The Cairo LRT is a commuter rail line linking the New Administrative Capital with Cairo. The line starts at Adly Mansour Station at Al Salam City providing a transfer to the Cairo Metro Line 3, and splits into two branches at Badr station. The northern branch runs parallel to the Regional Ring Road, reaching 10th of Ramadan City. The southern branch connects to the New Administrative Capital. Intermediate cities along the train's route include Obour, El Shorouk, and Future City.

Line 3 is also slated to connect to both Monorail projects in the Greater Cairo Area. The East Nile (New Administrative Capital) Line terminates at Stadium station, while the West Nile (6th of October City) Line will eventually connect to Line 3 in Wadi El-Nile station, part of the line's western expansion plans of phase 3C.

==Criticism==
During the very first phase of construction in 2009 there was a 10 m deep sinkhole in the road in a muddy area reclaimed from the Nile; a car was swallowed by the sinkhole, but there was no structural damage to the surrounding buildings.

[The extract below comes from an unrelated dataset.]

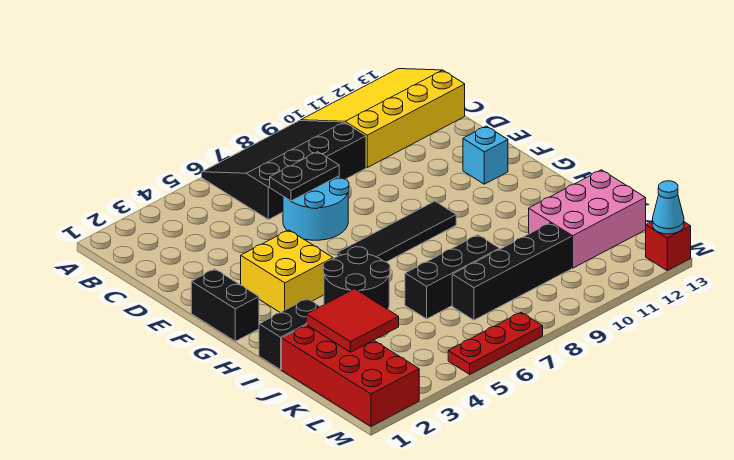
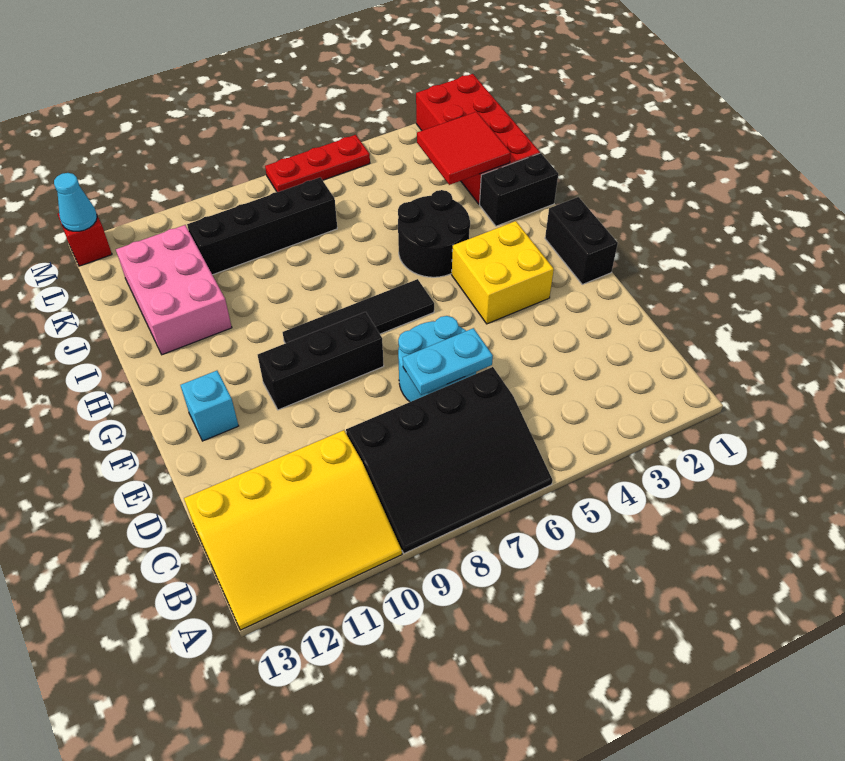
black 1x2 plate [270,152,339,201] -> cyan 1x2 plate [403,328,493,395]
black 1x3 brick [405,235,500,319] -> black 1x3 brick moved to [258,312,384,410]
pink 2x3 brick [529,170,646,268] -> pink 2x3 brick turned to [116,225,232,355]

When construction began, residents of the historic island of Zamalek were concerned that the location of the station was not opportune. A complaint was filed to the European Investment Bank, which helped finance the project, after which the complaint was dismissed. The residents fears were nevertheless confirmed on 26 July 2020, when the Sharbatly building, an apartment building above one of the construction sites, subsided and was evacuated. The fence of the adjoining Bahraini embassy also showed signs of damage.